I want to prove that $1+i$ is a prime element of ring of Gaussian integers $Z[i]$. I started off with saying that if $1+i$ is prime then $1+i|(a+bi)(c+di)$ implies $1+i|a+bi$ or $1+i|c+di$ for $a+bi,c+di$ in $Z[i]$. Taking conjugate, we get
$1-i|(a-bi)(c-di)$
Next we get,
$2|(a^2+b^2)(c^2+d^2)$
Since $2$ is a prime in $Z$ hence $2|(a^2+b^2)$ or $2|(c^2+d^2)$. After this I am stuck. I do not know how to get $1+i|a+bi$ or $1+i|c+di$ from here. Please suggest.
Firstly, your way of phrasing your solution is not entirely correct.

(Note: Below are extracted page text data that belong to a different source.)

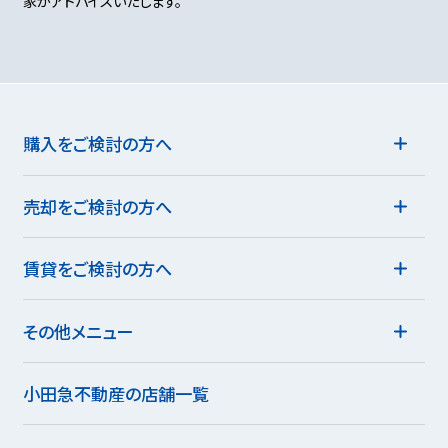
家がアドバイスいたします。
購入をご検討の方へ
売却をご検討の方へ
賃貸をご検討の方へ
その他メニュー
小田急不動産の店舗一覧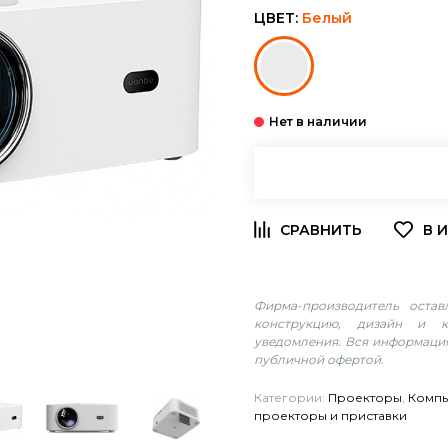
ЦВЕТ:
Белый
Фирма-производитель оста
конструкцию, дизайн и к
уведомления. Вся информация
публичной офертой.
Категории:
Проекторы
,
Компь
проекторы и приставки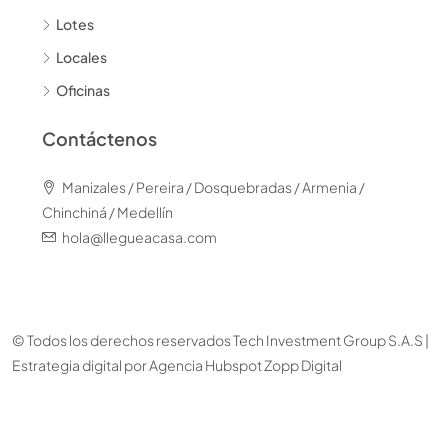
Lotes
Locales
Oficinas
Contáctenos
Manizales / Pereira / Dosquebradas / Armenia /
Chinchiná / Medellín
hola@llegueacasa.com
© Todos los derechos reservados Tech Investment Group S.A.S |
Estrategia digital por
Agencia Hubspot Zopp Digital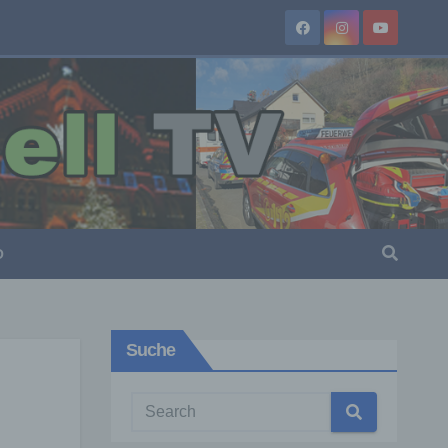
O
Suche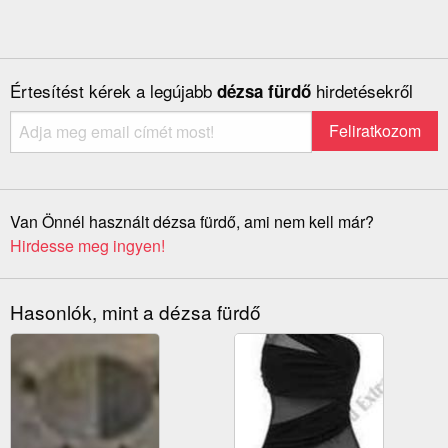
Értesítést kérek a legújabb
hirdetésekről
dézsa fürdő
Van Önnél használt dézsa fürdő, ami nem kell már?
Hirdesse meg ingyen!
Hasonlók, mint a dézsa fürdő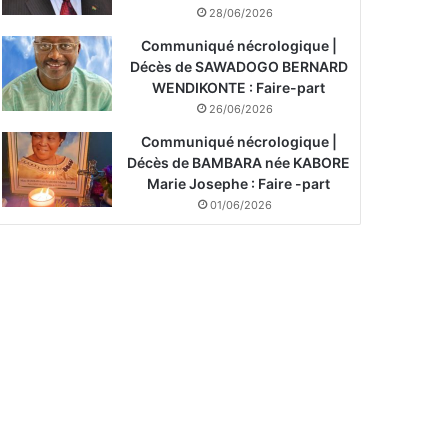
28/06/2026
Communiqué nécrologique |
Décès de SAWADOGO BERNARD
WENDIKONTE : Faire-part
26/06/2026
Communiqué nécrologique |
Décès de BAMBARA née KABORE
Marie Josephe : Faire -part
01/06/2026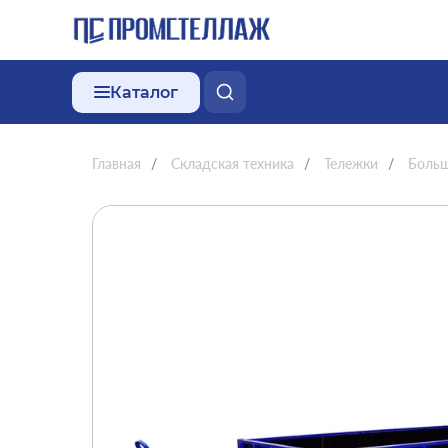
Каталог
Главная
/
Складская техника
/
Тележки
/
Больш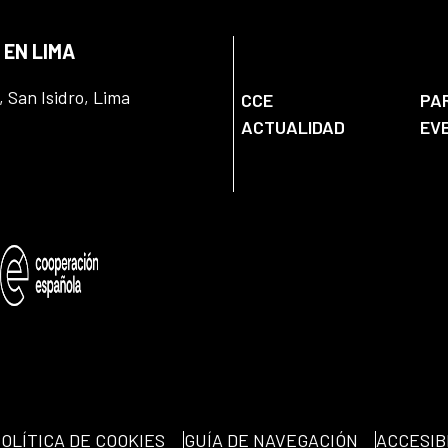
 EN LIMA
, San Isidro, Lima
CCE
PA
ACTUALIDAD
EV
OLÍTICA DE COOKIES
GUÍA DE NAVEGACIÓN
ACCESIB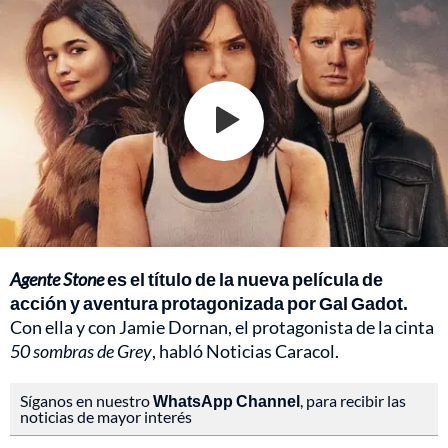
Agente Stone
es el título de la nueva película de
acción y aventura protagonizada por Gal Gadot.
Con ella y con Jamie Dornan, el protagonista de la cinta
50 sombras de Grey
, habló Noticias Caracol.
Síganos en nuestro
WhatsApp Channel
, para recibir las
noticias de mayor interés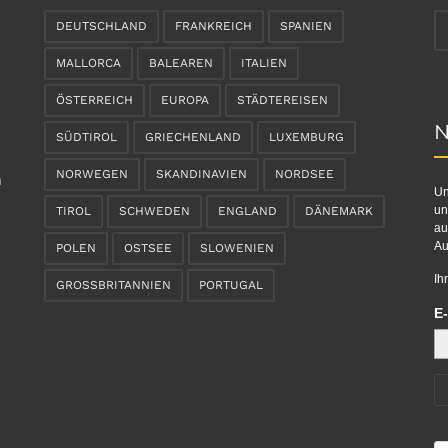
DEUTSCHLAND
FRANKREICH
SPANIEN
MALLORCA
BALEAREN
ITALIEN
ÖSTERREICH
EUROPA
STÄDTEREISEN
N
SÜDTIROL
GRIECHENLAND
LUXEMBURG
NORWEGEN
SKANDINAVIEN
NORDSEE
n
Un
un
TIROL
SCHWEDEN
ENGLAND
DÄNEMARK
au
Au
POLEN
OSTSEE
SLOWENIEN
Ih
GROSSBRITANNIEN
PORTUGAL
E-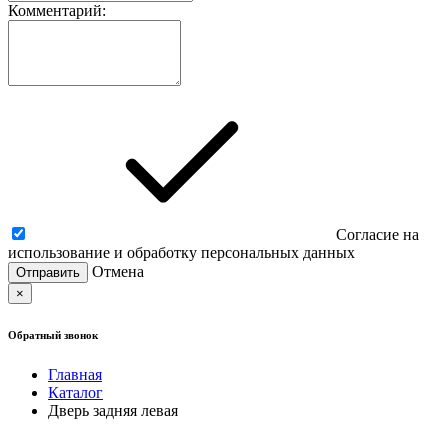
Комментарий:
Согласие на
использование и обработку персональных данных
Отмена
×
Обратный звонок
Главная
Каталог
Дверь задняя левая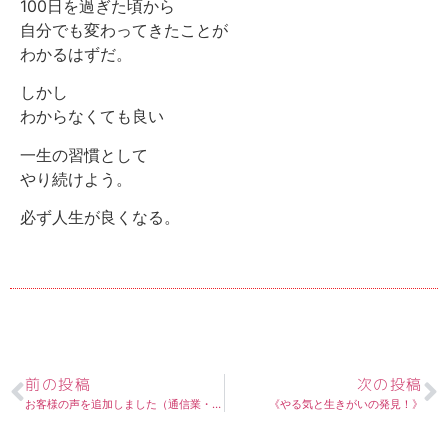
100日を過ぎた頃から
自分でも変わってきたことが
わかるはずだ。
しかし
わからなくても良い
一生の習慣として
やり続けよう。
必ず人生が良くなる。
前の投稿
次の投稿
お客様の声を追加しました（通信業・学校経営T様）
《やる気と生きがいの発見！》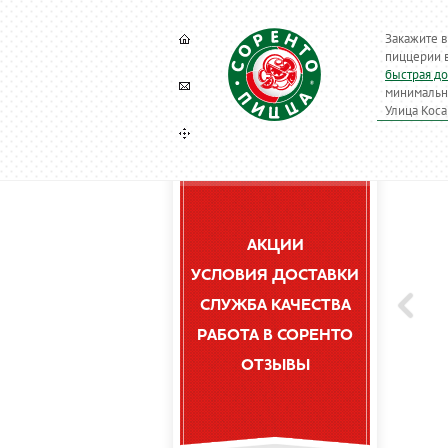
Закажите в
пиццерии 
быстрая до
минимальны
Улица Коса
АКЦИИ
УСЛОВИЯ ДОСТАВКИ
СЛУЖБА КАЧЕСТВА
РАБОТА В СОРЕНТО
ОТЗЫВЫ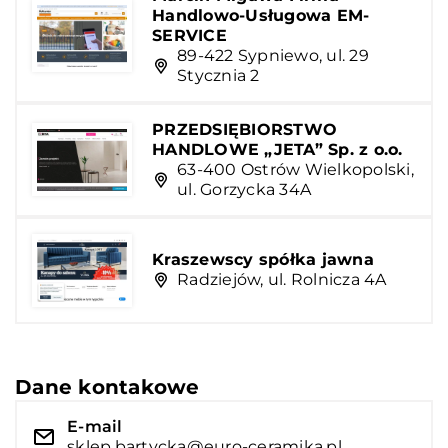
Handlowo-Usługowa EM-
SERVICE
89-422 Sypniewo, ul. 29
Stycznia 2
PRZEDSIĘBIORSTWO
HANDLOWE „JETA” Sp. z o.o.
63-400 Ostrów Wielkopolski,
ul. Gorzycka 34A
Kraszewscy spółka jawna
Radziejów, ul. Rolnicza 4A
Dane kontakowe
E-mail
sklep.bartycka@euro-ceramika.pl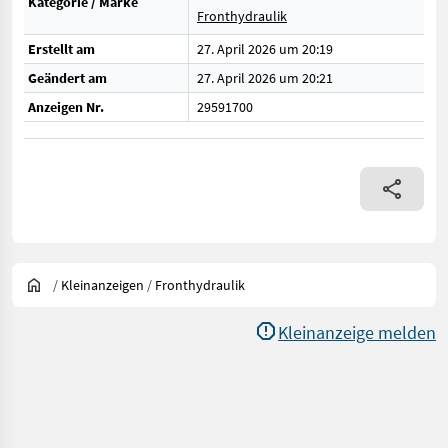
Kategorie / Marke
Fronthydraulik
Erstellt am
27. April 2026 um 20:19
Geändert am
27. April 2026 um 20:21
Anzeigen Nr.
29591700
/
Kleinanzeigen
/
Fronthydraulik
Kleinanzeige melden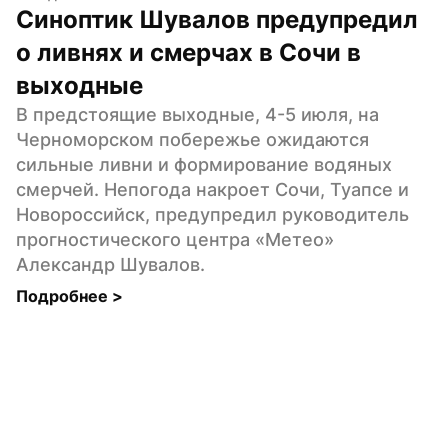
Синоптик Шувалов предупредил 
о ливнях и смерчах в Сочи в 
выходные
В предстоящие выходные, 4-5 июля, на 
Черноморском побережье ожидаются 
сильные ливни и формирование водяных 
смерчей. Непогода накроет Сочи, Туапсе и 
Новороссийск, предупредил руководитель 
прогностического центра «Метео» 
Александр Шувалов.
Подробнее 
>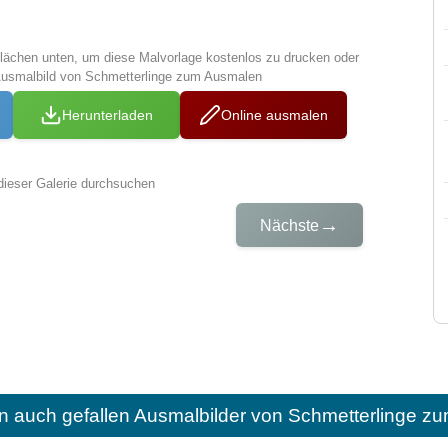
tflächen unten, um diese Malvorlage kostenlos zu drucken oder
Ausmalbild von Schmetterlinge zum Ausmalen
Herunterladen
Online ausmalen
dieser Galerie durchsuchen
→
Nächste
n auch gefallen
Ausmalbilder von Schmetterlinge z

If you are trying to show that $z$ is prime, you should not start with "If $z$ is prime". However, your working is actually salvageable.
You showed that if $(1 + i) \mid (a + bi)(c + di)$, then that alone implies $2 \mid (a^2 + b^2)(c^2 + d^2)$.
(Without any assumption of $1 + i$ being prime. This is what I meant with "salvageable".)
WLOG, we have $2 \mid (a^2 + b^2)$. (We wish to show that $(1 + i) \mid (a + bi)$.)
Thus, either $a$ and $b$ are both even or both odd.
Case 1. $a$ and $b$ are even.
In this case, $2 \mid a$ and $2 \mid b$ and hence, $2 \mid (a + bi)$. Since $1 + i \mid 2$, you are done.
Case 2. $a$ and $b$ are odd.
Write $a = 2a' + 1$ and $b = 2b' + 1$ for integers $a', b'$.
Then, $$a + bi = 2(a' + b'i) + (1 + i).$$ Again, since $(1 + i) \mid 2$, it follows that $(1 + i) \mid a + bi$.